General / Jun 06, 2022

By Ryan Tucker

On 26 May 2022, the South African Supreme Court of Appeal (“SCA”) held the trade mark ATLANTIC non-infringing of trade marks incorporating the word PACIFIC for identical goods, based on an application for infringement under section 34(1)(a) of the Trade Marks Act.

In Open Horizon Ltd v Carnilinx (Pty) Ltd [2022] ZASCA 75, Open Horizon (Appellant) was the owner of several trade marks incorporating the word PACIFIC for tobacco-related goods in class 34, the marks’ being:

1.

2.

 

3. PACIFIC STORM

 

4. PACIFIC MIST

 

Carnilinx (Respondent) uses the mark ATLANTIC on its packaging for identical goods (see below):

The question before the SCA was whether there were sufficient conceptual similarities between the marks to cause a likelihood of confusion to the relevant average consumer; the appellant’s having rightly conceded that there were no visual or phonetic similarities.

Although the SCA noted that, upon comparing the marks (the dominant elements of which were ATLANTIC and PACIFIC), both marks referred to an ocean, trade marks (generally) cannot create conceptual monopolies. Referring to Lucky Star, Sun International, La Chemise Lacoste, Cowbell, and Pear Technologies v EUIPO & Apple, the SCA found similarities in the reasoning of the latter, asserting that although the words ATLANTIC and PACIFIC conjure up the idea of an ocean indirectly, they indeed relate to two different ocean bodies located in two different sites in the world – such that they are unlikely to cause deception or confusion amongst a substantial number of consumers of class 34 products.

The SCA refused to entertain the Appellant’s cause of action based on unlawful competition for more technical reasons, based on the timing and foundation of its inclusion in the Appellant’s claim.

The Appellant would have done better to base its cause of action on unlawful competition and passing off at the outset, instead of trying to belatedly amend its application, once it realized that its section 34 claim was unlikely to succeed. It also needed to bring evidence supporting such a claim. The court did not find sufficient evidence in the appellant’s founding affidavit to sustain such a cause of action. In this regard, the court opined early on in its judgment (in paragraph [6]) that ‘passing off might have been a better horse to ride than trade mark in this case…’.
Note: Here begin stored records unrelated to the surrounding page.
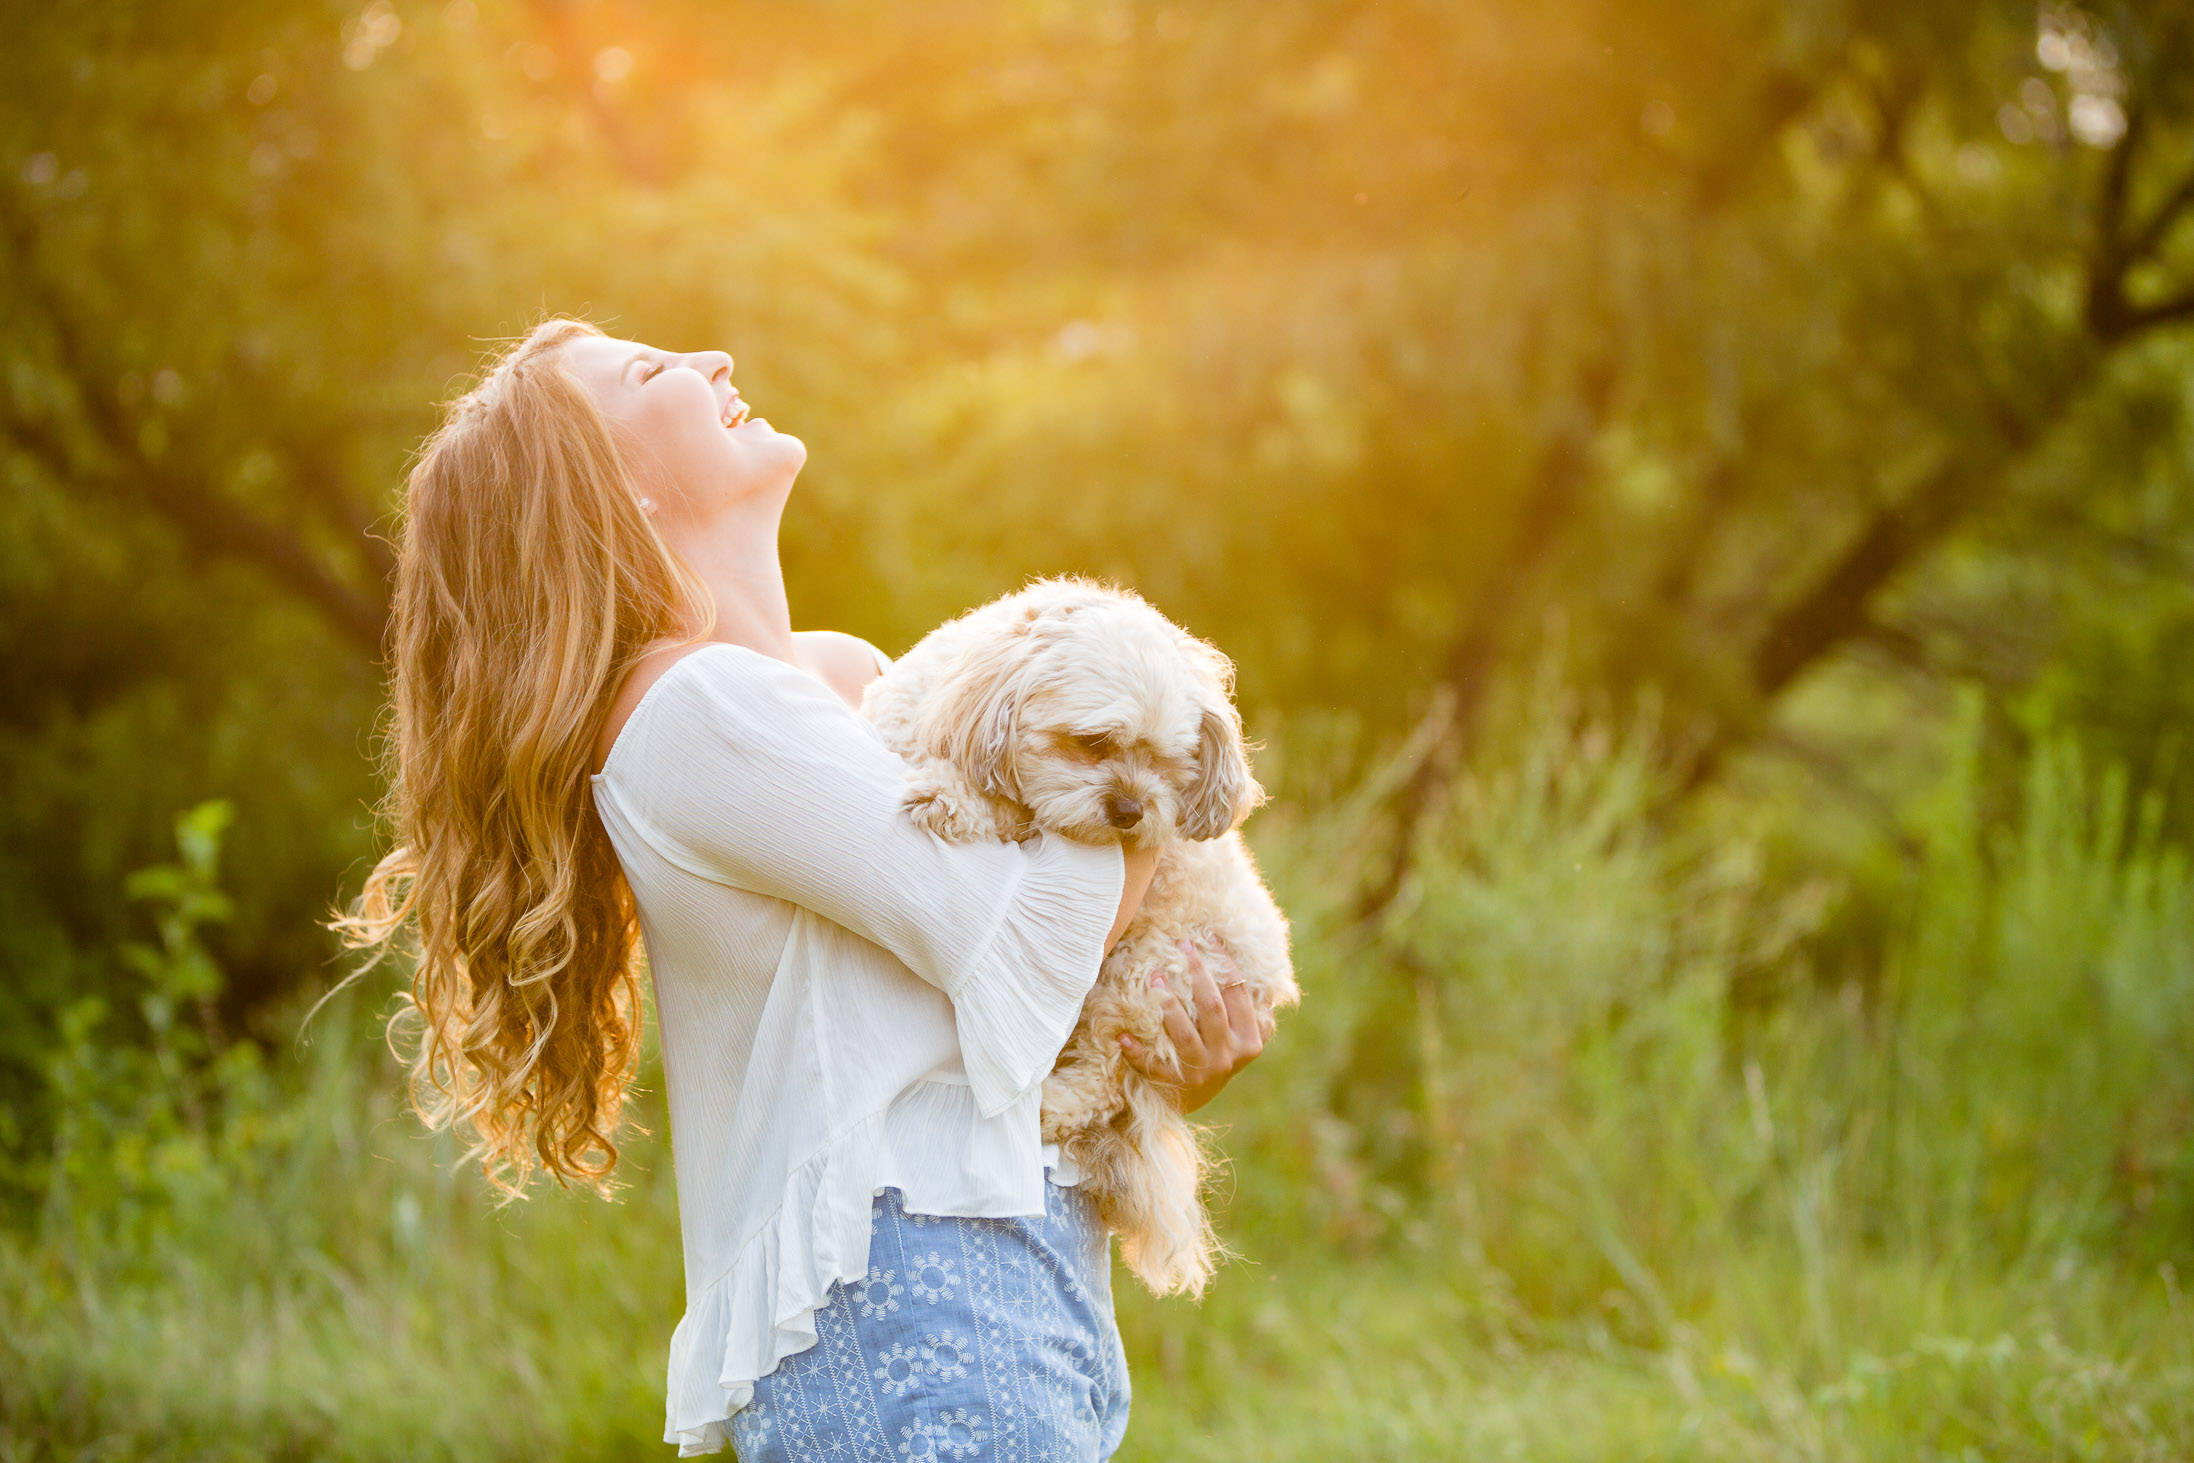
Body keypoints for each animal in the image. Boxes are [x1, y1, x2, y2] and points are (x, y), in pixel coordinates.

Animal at [860, 579, 1298, 1298]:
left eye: (1166, 761)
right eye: (1092, 743)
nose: (1131, 810)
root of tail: (1271, 981)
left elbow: (1008, 811)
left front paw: (954, 798)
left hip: (1145, 972)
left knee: (1104, 1076)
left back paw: (1049, 1108)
The SCA reaffirmed the cautions laid down by itself years earlier in Blue Lion and Payen Components, wherein it held that the requirement in passing off (a form of unlawful competition) that there be a likelihood of confusion or deception, amongst other restraints the common places on the action, is important in preventing the creation of impermissible monopolies. Therefore, coming full circle on the SCA’s refusing the Appellants appeal.